Gray Suit vs RAL 260-M
Gray Suit (PPG) and RAL 260-M (RAL Effect) come from different manufacturers. Gray Suit reads as blue-grey, while RAL 260-M reads as beige — two distinct hue families, not close cousins. The 3-point LRV gap — 34 for Gray Suit vs 31 for RAL 260-M — means Gray Suit will open up a space more effectively. A ΔE of 45.0 puts these firmly in different territory — two distinct design choices rather than close alternatives. Below you'll find 5 real-room photo comparisons where both colors appear side by side, plus 5 simulated room previews.
Gray Suit vs RAL 260-M in Real Spaces
5 real rooms side by side. Seeing Gray Suit and RAL 260-M in actual rooms makes the difference concrete; browse the spaces below to get a feel for how each color lives on a wall.
Living Room
A living room wall sees more varied light than almost any other surface in the house, which makes the choice between these two more nuanced than a chip suggests. The distinction reads clearly at room scale, making the choice between them concrete.
Bedroom
Bedrooms are typically lit with warmer, lower light than the rest of the house — a condition that flatters warm tones and deepens cool ones. At this scale, the choice between them becomes clear in a way that a swatch alone can't communicate.
Kitchen
Kitchens often have the harshest, most revealing light in the house — under-cabinet LEDs and overhead fixtures that strip away subtlety. At this scale, the choice between them becomes clear in a way that a swatch alone can't communicate.
Bathroom
Small bathrooms intensify color. A shade that seems quiet in a larger room can feel immersive when you're surrounded by it on four walls.
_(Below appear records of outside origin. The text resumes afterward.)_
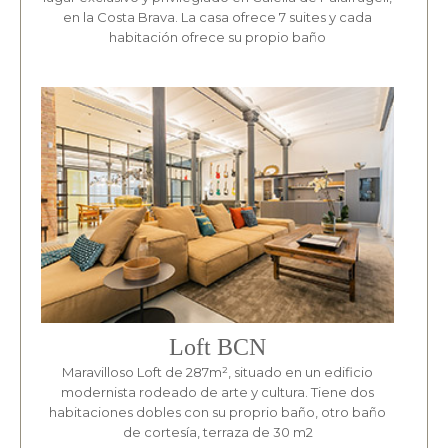
en la Costa Brava. La casa ofrece 7 suites y cada
habitación ofrece su propio baño
Loft BCN
Maravilloso Loft de 287m², situado en un edificio
modernista rodeado de arte y cultura. Tiene dos
habitaciones dobles con su proprio baño, otro baño
de cortesía, terraza de 30 m2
At this scale, the choice between them becomes clear in a way that a swatch alone can't communicate.
Color Details
Gray Suit vs RAL 260-M Simulated Comparison
5 simulated room previews — drag the slider on each to see Gray Suit on one side and RAL 260-M on the other.
Digital color is approximate. These simulations are generated from the manufacturer's hex values and overlaid on grayscale room photos — your screen's calibration, brightness, and viewing angle all affect how they render. Before committing to either color, test physical samples in your own space under the light you actually live with.
More Gray Suit comparisons
See how Gray Suit stacks up against other well-photographed colors across different brands and tones.